> _Text to read_
<<<<
The saddle 50 can be made of plastic, wood, or metal. In an embodiment of the present invention, the saddle 50 is a piece of metal plate in Ω shape.
The clipping panel 60 is made of flexible material. One end of the clipping panel 60 is fixed on the outer holder, and the other end extends into the holding channel 51 and suspends there. Referring to FIG. 11B, when the saddle 50 is crossed over the tubular object 1 on a mounting surface, the clipping panel 60 will directly press on the tubular object 1. As the nails or bolts fastening the saddle 50, the clipping panel 60 will press the tubular object 1 with elastic force.
There are several ways of fixing the clipping panel 60 on the outer holder in alternative embodiments. Referring to FIG. 12A, the clipping panel 60 is piece of elongated plate. One end of the plate has a mounting hole 61 corresponding to the mounting hole on the outer holder. When mounting the self-secure mount over a surface, the clipping panel 60 is placed between them with the mounting holes 61 being aligned. So the nail or bolt can fasten the clipping panel 60 and the outer hold together. At the same time, the other end of the clipping panel 60 is suspended inside the holding channel 51. This part of the clipping panel 60 can be pre-curved for retaining the tubular object 1.
Referring to FIG. 12B, in an alternative embodiment, the saddle 50 has one or two slots 53, so one end of the clipping panel 60 can be embedded into the slot 53 with the other end suspended in the control channel. Referring to FIG. 11A, in another alternative embodiment, the outer holder and the clipping panel 60 are made of plastic material and are originally mold together. Since the clipping panel 60 is much thinner to be flexible to provide elastic force. In another alternative embodiment, the saddle 50 is a piece of metal plate in)-shape. One end of the clipping panel 60 is folded in U-shape, so one end of the O-shaped metal plate can be embedded into this U-shape of the clipping panel 60. The other end of the clipping panel 60 is pre-curved and extends into the holding channel 51 from the bottom of the saddle 50. Two pieces of clipping panel 60 can be used in this embodiment. In another embodiment, the clipping panel 60 is an elongated plate which is pre-formed according to the contour of the outer hold, so the saddle 50 can be embedded into said clipping panel 60. At the same time, the two ends of the elongated plate extend into the holding channel 51 of the saddle 50 from the bottom.
>>>>
> _Excerpted data_
<<<<
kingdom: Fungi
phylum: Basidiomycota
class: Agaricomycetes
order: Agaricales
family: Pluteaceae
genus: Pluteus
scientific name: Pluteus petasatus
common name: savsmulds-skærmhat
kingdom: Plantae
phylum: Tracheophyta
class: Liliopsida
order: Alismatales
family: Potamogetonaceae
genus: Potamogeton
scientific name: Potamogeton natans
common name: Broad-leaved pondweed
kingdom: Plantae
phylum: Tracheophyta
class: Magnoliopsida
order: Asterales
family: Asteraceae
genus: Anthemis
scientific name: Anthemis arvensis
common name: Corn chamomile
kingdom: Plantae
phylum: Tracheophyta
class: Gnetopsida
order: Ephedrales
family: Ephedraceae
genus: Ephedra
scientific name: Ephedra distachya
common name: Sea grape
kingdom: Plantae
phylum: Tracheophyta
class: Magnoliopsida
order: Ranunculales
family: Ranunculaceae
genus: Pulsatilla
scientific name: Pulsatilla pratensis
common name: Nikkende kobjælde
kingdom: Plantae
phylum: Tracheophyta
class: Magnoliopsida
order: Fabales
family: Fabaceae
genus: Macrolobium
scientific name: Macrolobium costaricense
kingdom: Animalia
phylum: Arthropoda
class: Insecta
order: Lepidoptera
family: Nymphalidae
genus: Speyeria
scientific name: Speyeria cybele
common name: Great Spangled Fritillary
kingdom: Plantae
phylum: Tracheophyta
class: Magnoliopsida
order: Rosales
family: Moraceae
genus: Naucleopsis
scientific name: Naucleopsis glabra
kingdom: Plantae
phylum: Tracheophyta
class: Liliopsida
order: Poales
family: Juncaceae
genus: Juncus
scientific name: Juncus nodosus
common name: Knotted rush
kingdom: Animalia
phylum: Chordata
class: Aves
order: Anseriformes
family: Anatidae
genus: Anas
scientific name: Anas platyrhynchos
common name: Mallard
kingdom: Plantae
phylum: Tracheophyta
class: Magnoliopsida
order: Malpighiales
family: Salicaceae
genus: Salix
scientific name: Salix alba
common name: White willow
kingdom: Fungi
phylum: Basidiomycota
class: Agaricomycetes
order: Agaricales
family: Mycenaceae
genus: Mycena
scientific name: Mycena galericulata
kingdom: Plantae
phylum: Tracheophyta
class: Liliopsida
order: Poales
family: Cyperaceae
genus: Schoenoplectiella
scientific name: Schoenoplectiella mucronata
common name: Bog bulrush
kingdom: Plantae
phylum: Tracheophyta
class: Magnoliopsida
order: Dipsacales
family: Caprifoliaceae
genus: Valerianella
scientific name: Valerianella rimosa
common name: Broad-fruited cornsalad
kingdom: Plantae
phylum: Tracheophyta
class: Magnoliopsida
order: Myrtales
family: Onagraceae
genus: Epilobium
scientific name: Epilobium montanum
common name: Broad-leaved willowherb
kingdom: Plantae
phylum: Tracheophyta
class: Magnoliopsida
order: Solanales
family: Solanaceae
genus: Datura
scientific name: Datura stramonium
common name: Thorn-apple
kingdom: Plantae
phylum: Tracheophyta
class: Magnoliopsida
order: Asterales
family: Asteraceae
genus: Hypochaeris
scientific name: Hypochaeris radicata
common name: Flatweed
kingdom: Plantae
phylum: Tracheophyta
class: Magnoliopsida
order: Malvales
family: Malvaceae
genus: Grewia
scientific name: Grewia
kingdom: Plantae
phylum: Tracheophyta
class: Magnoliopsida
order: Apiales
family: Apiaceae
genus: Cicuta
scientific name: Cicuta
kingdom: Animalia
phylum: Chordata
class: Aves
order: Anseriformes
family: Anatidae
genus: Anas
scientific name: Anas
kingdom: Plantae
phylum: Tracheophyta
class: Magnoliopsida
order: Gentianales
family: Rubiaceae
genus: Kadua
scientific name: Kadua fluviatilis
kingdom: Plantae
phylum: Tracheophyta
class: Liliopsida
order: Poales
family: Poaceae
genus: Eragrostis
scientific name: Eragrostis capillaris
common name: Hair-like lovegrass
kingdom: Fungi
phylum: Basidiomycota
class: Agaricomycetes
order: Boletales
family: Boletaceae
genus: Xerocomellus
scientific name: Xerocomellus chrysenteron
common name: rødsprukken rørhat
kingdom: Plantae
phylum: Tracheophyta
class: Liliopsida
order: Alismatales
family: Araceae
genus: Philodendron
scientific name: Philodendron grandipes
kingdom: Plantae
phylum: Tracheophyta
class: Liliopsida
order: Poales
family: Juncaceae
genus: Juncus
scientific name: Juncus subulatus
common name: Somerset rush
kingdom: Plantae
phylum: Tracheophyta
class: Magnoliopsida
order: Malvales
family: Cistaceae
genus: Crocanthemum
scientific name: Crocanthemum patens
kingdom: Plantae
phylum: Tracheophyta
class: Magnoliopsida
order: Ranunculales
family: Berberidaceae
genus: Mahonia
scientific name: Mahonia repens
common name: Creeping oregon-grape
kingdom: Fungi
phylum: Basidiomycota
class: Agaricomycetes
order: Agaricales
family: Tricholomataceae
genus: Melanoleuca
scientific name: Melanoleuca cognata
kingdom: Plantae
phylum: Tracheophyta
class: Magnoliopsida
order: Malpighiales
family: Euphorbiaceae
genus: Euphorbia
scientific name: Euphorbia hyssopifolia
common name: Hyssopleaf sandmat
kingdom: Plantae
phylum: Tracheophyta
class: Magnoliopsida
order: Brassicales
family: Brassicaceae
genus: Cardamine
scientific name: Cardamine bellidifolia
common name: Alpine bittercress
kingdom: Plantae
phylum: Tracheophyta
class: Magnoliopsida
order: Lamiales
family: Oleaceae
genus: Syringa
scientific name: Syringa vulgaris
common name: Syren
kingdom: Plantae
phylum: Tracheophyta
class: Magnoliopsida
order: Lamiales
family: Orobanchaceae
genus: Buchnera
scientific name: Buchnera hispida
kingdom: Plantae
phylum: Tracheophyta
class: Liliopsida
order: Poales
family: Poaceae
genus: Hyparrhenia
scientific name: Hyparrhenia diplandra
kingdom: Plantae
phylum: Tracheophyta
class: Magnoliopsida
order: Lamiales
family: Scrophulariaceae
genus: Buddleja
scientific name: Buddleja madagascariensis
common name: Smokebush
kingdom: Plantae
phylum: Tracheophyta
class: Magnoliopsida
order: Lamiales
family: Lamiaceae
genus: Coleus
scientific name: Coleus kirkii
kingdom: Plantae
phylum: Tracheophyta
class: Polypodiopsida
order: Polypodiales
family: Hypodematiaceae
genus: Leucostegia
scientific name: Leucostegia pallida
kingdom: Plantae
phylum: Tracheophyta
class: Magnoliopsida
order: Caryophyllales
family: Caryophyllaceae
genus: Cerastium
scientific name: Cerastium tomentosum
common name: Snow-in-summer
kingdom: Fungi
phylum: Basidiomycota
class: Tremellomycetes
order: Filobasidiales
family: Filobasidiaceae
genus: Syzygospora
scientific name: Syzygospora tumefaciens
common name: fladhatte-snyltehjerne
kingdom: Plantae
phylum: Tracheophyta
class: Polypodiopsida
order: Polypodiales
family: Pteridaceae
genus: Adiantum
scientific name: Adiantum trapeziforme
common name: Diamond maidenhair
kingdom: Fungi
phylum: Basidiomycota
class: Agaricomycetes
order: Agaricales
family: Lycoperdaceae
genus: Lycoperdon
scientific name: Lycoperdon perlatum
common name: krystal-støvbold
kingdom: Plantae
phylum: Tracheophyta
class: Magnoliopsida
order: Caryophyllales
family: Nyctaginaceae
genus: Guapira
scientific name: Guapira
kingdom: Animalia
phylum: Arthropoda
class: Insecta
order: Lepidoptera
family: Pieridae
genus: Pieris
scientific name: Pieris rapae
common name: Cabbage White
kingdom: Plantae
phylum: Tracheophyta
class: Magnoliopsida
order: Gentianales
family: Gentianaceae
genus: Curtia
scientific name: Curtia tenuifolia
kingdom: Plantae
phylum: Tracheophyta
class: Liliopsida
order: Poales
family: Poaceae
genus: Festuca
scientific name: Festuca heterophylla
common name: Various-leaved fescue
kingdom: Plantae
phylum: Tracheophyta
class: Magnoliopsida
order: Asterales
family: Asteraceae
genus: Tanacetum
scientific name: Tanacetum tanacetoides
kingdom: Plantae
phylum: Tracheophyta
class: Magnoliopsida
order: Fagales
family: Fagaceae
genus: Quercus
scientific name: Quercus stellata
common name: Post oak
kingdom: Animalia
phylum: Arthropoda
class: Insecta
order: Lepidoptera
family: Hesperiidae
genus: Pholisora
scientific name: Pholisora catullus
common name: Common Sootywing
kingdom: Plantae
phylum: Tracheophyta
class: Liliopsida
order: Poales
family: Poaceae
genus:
>>>>
> _Objective_
Translate this sentence from the text about the saddle and clipping panel into Spanish: "The saddle 50 can be made of plastic, wood, or metal."

> _Expected answer_
La silleta 50 puede estar hecha de plástico, madera o metal.